Apr 1, 2015
Thanks to Epicurean Nomads, a microbrewery import company, there is now a growing selection of unpasteurised sakes in Singapore. We speak to co-founder Joan Lim to find out more.
My partner Charles and I have had a passionate love affair for great food and produce from Japan for a long time. On one of our culinary adventures, we had an epiphany – an awakening of all-things nama (unpasteurised/生)! We tasted nama beers at a microbrewery that supplies beers to the Imperial Household, and discovered that the beers were astoundingly good. We next visited various sake breweries and tasted many types of nama and nama genshu (unblended) sakes – they were some of the best sakes we’ve tasted, ever!
Back in Singapore, these beers and sakes were unavailable. After some research, we realised that the cold-chain logistics involved in transporting and warehousing these unpasteurised sakes and beers to Singapore (where they are kept at between 0 – 5°C) were extremely costly. Also, the smaller breweries did not produce sufficient beers and sakes for the local community and, naturally, saw no need to explore export markets. So for over two years, we, as free-spirited nomads, traversed across various parts of Japan, seeking out some of the best sake kuras (breweries) and microbreweries and persuading them to set aside an allocation for enthused beer and sake lovers here in Singapore. Many have, over time, relented and agreed to export part of their minuscule production to Singapore. Today, we have a portfolio of over
30 sake and beer breweries.
Similar to the third-wave coffee culture, there has been a lot more interest in small-batch microbrews here. We see a segmentation of premium craft beers emerging where consumers understand why they are paying more for quality artisanal products. Many of the Japanese breweries we represent still employ small-batch brewing techniques, with a keen and primary focus on delivering quality beers. They have a tight and small line-up of year-round beers with various seasonal brews. These breweries also believe in offering their beers in their most natural, unpasteurised state, so none of the delicate flavours are stripped away or compromised. While it is logistically challenging to transport and handle unpasteurised beers, which need to be kept chilled at under 5°C, it is truly rewarding when consumers rave about the quality of the beers they taste!

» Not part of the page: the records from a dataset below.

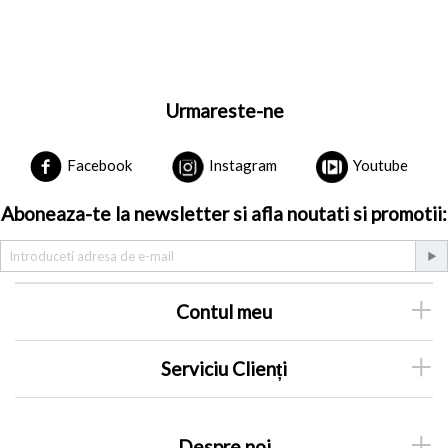
Urmareste-ne
Facebook
Instagram
Youtube
Aboneaza-te la newsletter si afla noutati si promotii:
Contul meu
Serviciu Clienți
Despre noi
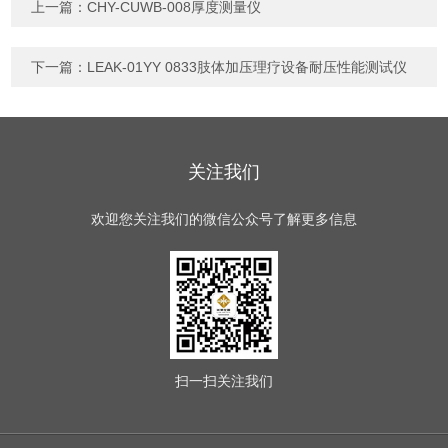
上一篇：
CHY-CUWB-008厚度测量仪
下一篇：
LEAK-01YY 0833肢体加压理疗设备耐压性能测试仪
关注我们
欢迎您关注我们的微信公众号了解更多信息
扫一扫
关注我们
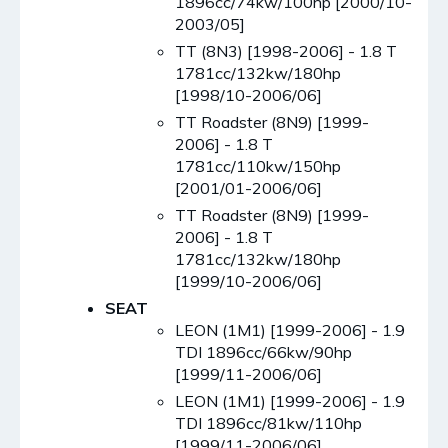
1896cc/74kw/100hp [2000/10-
2003/05]
TT (8N3) [1998-2006] - 1.8 T
1781cc/132kw/180hp
[1998/10-2006/06]
TT Roadster (8N9) [1999-
2006] - 1.8 T
1781cc/110kw/150hp
[2001/01-2006/06]
TT Roadster (8N9) [1999-
2006] - 1.8 T
1781cc/132kw/180hp
[1999/10-2006/06]
SEAT
LEON (1M1) [1999-2006] - 1.9
TDI 1896cc/66kw/90hp
[1999/11-2006/06]
LEON (1M1) [1999-2006] - 1.9
TDI 1896cc/81kw/110hp
[1999/11-2006/06]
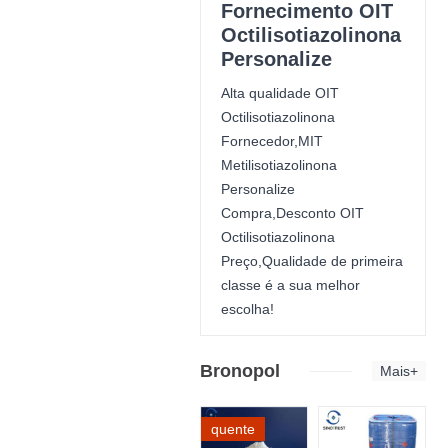
Fornecimento OIT
Octilisotiazolinona
Personalize
Alta qualidade OIT
Octilisotiazolinona
Fornecedor,MIT
Metilisotiazolinona
Personalize
Compra,Desconto OIT
Octilisotiazolinona
Preço,Qualidade de primeira
classe é a sua melhor
escolha!
Bronopol
Mais+
quente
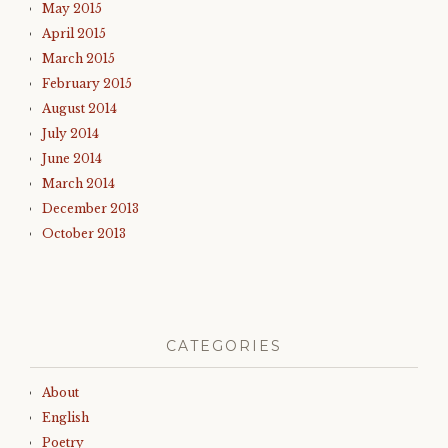
May 2015
April 2015
March 2015
February 2015
August 2014
July 2014
June 2014
March 2014
December 2013
October 2013
CATEGORIES
About
English
Poetry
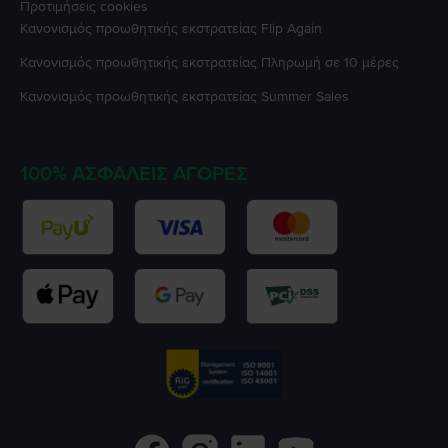
Προτιμήσεις cookies
Κανονισμός προωθητικής εκστρατείας
Flip Again
Κανονισμός προωθητικής εκστρατείας
Πληρωμή σε 10 μέρες
Κανονισμός προωθητικής εκστρατείας
Summer Sales
100% ΑΣΦΑΛΕΊΣ ΑΓΟΡΈΣ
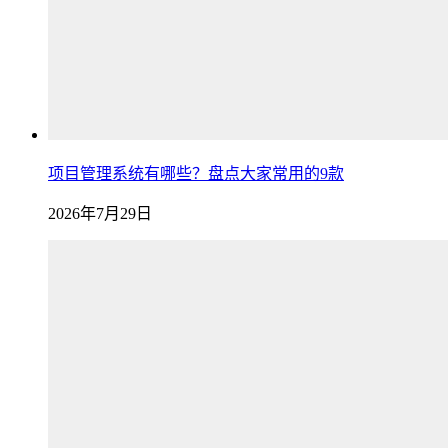
项目管理系统有哪些？盘点大家常用的9款
2026年7月29日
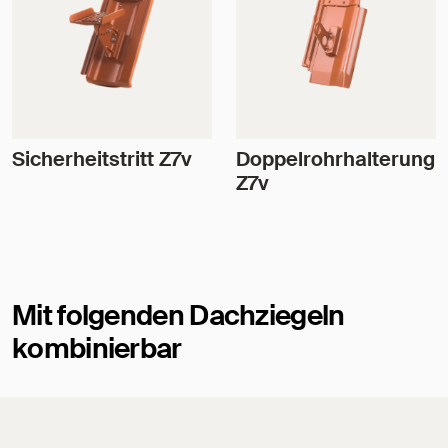
Sicherheitstritt Z7v
Doppelrohrhalterung
Z7v
Mit folgenden Dachziegeln
kombinierbar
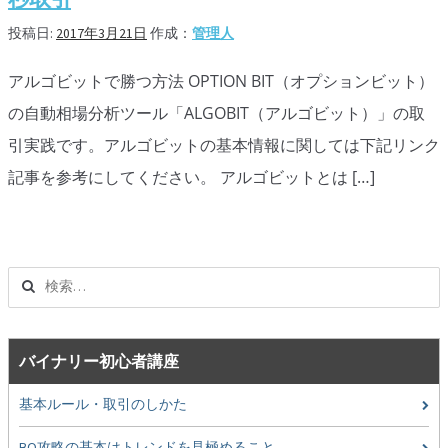
オプションビット
ス
ッ
投稿日:
2017年3月21日
作成：
管理人
キ
プ
ファイブスターズオプション
ッ
アルゴビットで勝つ方法 OPTION BIT（オプションビット）
プ
初心者講座
の自動相場分析ツール「ALGOBIT（アルゴビット）」の取
基本ルール・取引のしかた
引実践です。アルゴビットの基本情報に関しては下記リンク
記事を参考にしてください。 アルゴビットとは […]
トレンドを見極める
トレンド順張りで勝つ方法
逆張りと相場変動のしくみ
検
索:
シグナルはダマシに注意
負けそうなときは損切り
バイナリー初心者講座
攻略法まとめ
基本ルール・取引のしかた
ローソク足チャート
BO攻略の基本はトレンドを見極めること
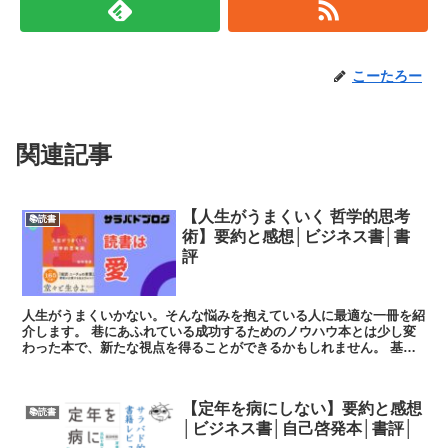
こーたろー
関連記事
【人生がうまくいく 哲学的思考
📚読書
術】要約と感想│ビジネス書│書
評
人生がうまくいかない。そんな悩みを抱えている人に最適な一冊を紹
介します。 巷にあふれている成功するためのノウハウ本とは少し変
わった本で、新たな視点を得ることができるかもしれません。 基本
情報 発売日：2017年2月24...
【定年を病にしない】要約と感想
📚読書
│ビジネス書│自己啓発本│書評│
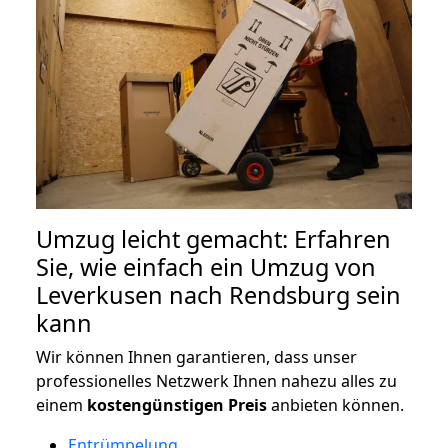
Umzug leicht gemacht: Erfahren
Sie, wie einfach ein Umzug von
Leverkusen nach Rendsburg sein
kann
Wir können Ihnen garantieren, dass unser
professionelles Netzwerk Ihnen nahezu alles zu
einem
kostengünstigen
Preis
anbieten können.
Entrümpelung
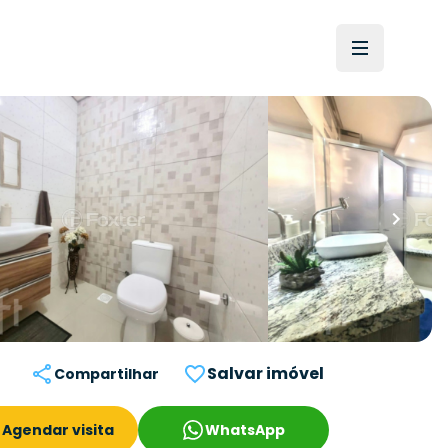
Salvar imóvel
Compartilhar
Agendar visita
WhatsApp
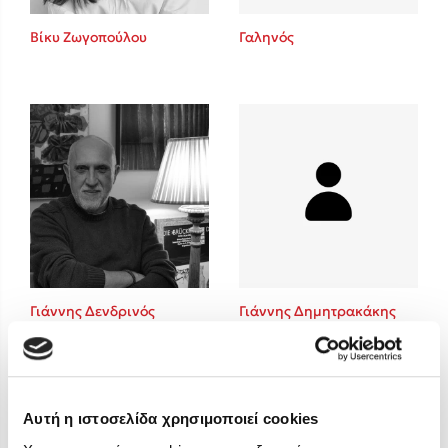
Στέφανος Ξενάκης
Βίκυ Ζωγοπούλου
Γαληνός
Sebastian Fitzek
Freida McFadden
Κατρίνα Τσάνταλη
Lucinda Riley
Mimi Matthews
Benzamin Bécue
Rebecca Yarros
Teo Benedetti
Τζένη Κουτσοδημητροπούλου
Emily Henry
Γιάννης Δενδρινός
Γιάννης Δημητρακάκης
Ali Hazelwood
Cori Doerrfeld
Pierdomenico Baccalario
Δανάη Ιμπραχήμ
Αυτή η ιστοσελίδα χρησιμοποιεί cookies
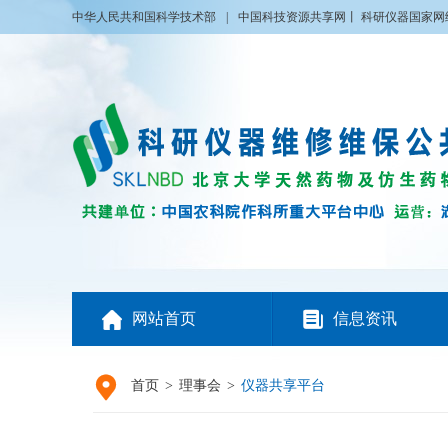
中华人民共和国科学技术部
|
中国科技资源共享网
丨
科研仪器国家网


网站首页
信息资讯

首页
>
理事会
>
仪器共享平台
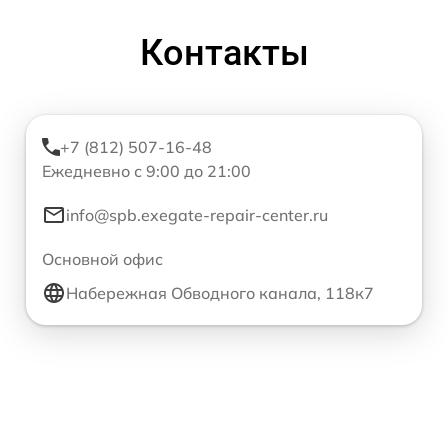
Контакты
+7 (812) 507-16-48
Ежедневно с 9:00 до 21:00
info@spb.exegate-repair-center.ru
Основной офис
Набережная Обводного канала, 118к7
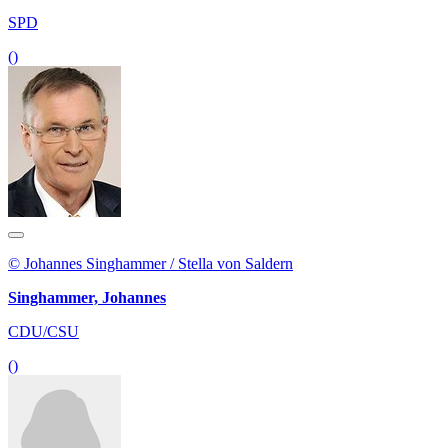
SPD
()
© Johannes Singhammer / Stella von Saldern
Singhammer, Johannes
CDU/CSU
()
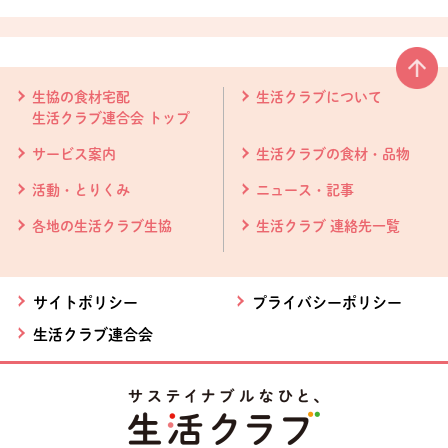
本文ここまで。
ここから共通フッターメニューです。
生協の食材宅配
生活クラブについて
生活クラブ連合会 トップ
サービス案内
生活クラブの食材・品物
活動・とりくみ
ニュース・記事
各地の生活クラブ生協
生活クラブ 連絡先一覧
サイトポリシー
プライバシーポリシー
生活クラブ連合会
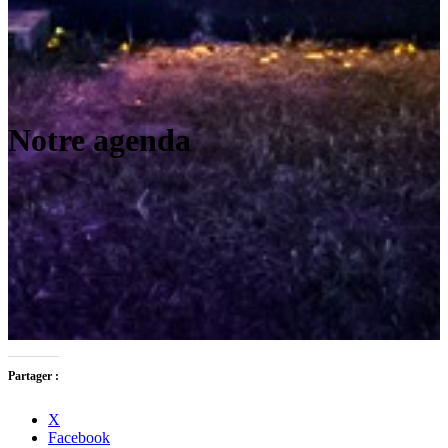
Notre agenda
Partager :
X
Facebook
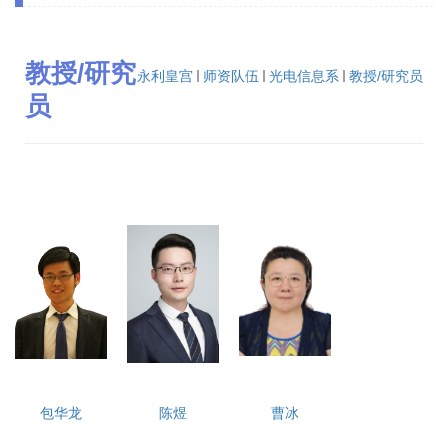
教授/研究
永利皇宫
师资队伍
光电信息系
教授/研究员
员
包华龙
陈煜
曹冰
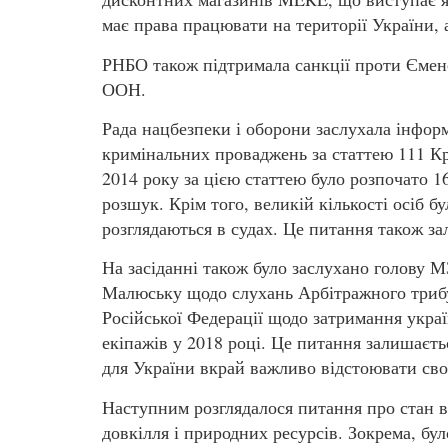
має права працювати на території України,
РНБО також підтримала санкції проти Єменс
ООН.
Рада нацбезпеки і оборони заслухала інфор
кримінальних проваджень за статтею 111 Кр
2014 року за цією статтею було розпочато 1
розшук. Крім того, великій кількості осіб б
розглядаються в судах. Це питання також з
На засіданні також було заслухано голову 
Малюську щодо слухань Арбітражного трибу
Російської Федерації щодо затримання украї
екіпажів у 2018 році. Це питання залишаєт
для України вкрай важливо відстоювати свої
Наступним розглядалося питання про стан 
довкілля і природних ресурсів. Зокрема, бул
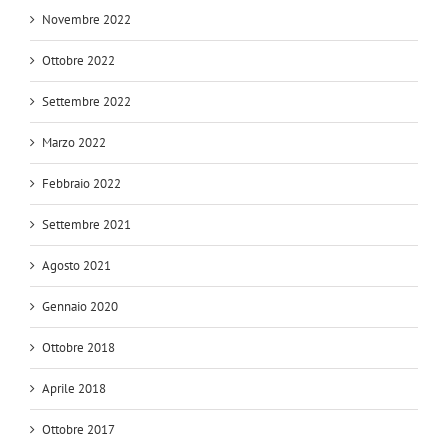
Novembre 2022
Ottobre 2022
Settembre 2022
Marzo 2022
Febbraio 2022
Settembre 2021
Agosto 2021
Gennaio 2020
Ottobre 2018
Aprile 2018
Ottobre 2017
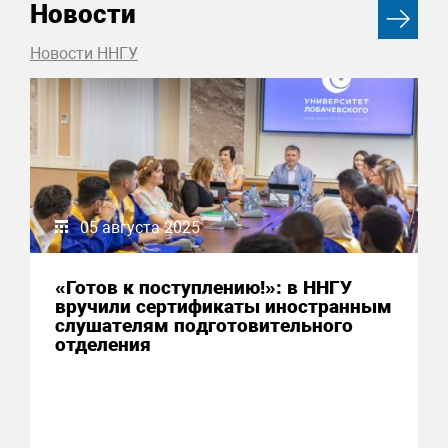
Новости
Новости ННГУ
05 августа 2025
«Готов к поступлению!»: в ННГУ
вручили сертификаты иностранным
слушателям подготовительного
отделения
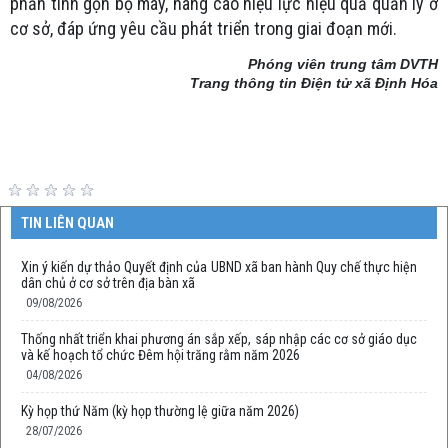
phần tinh gọn bộ máy, nâng cao hiệu lực hiệu quả quản lý ở
cơ sở, đáp ứng yêu cầu phát triển trong giai đoạn mới.
Phóng viên trung tâm DVTH
Trang thông tin Điện tử xã Định Hóa
TIN LIÊN QUAN
Xin ý kiến dự thảo Quyết định của UBND xã ban hành Quy chế thực hiện
dân chủ ở cơ sở trên địa bàn xã
09/08/2026
Thống nhất triển khai phương án sắp xếp, sáp nhập các cơ sở giáo dục
và kế hoạch tổ chức Đêm hội trăng rằm năm 2026
04/08/2026
Kỳ họp thứ Năm (kỳ họp thường lệ giữa năm 2026)
28/07/2026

Joan was most recently invited to be a judge at the Fine Sake Awards 2015 in Tokyo. Alongside a distinguished panel that included veterans of the sake industry in Japan, Joan assessed the quality of sakes when drunk from a wine glass, which is a relatively new movement to enjoy sake. “I particularly like to drink Ginjo style sake out of a chardonnay wine glass to enjoy the fullness and aroma of the sake.”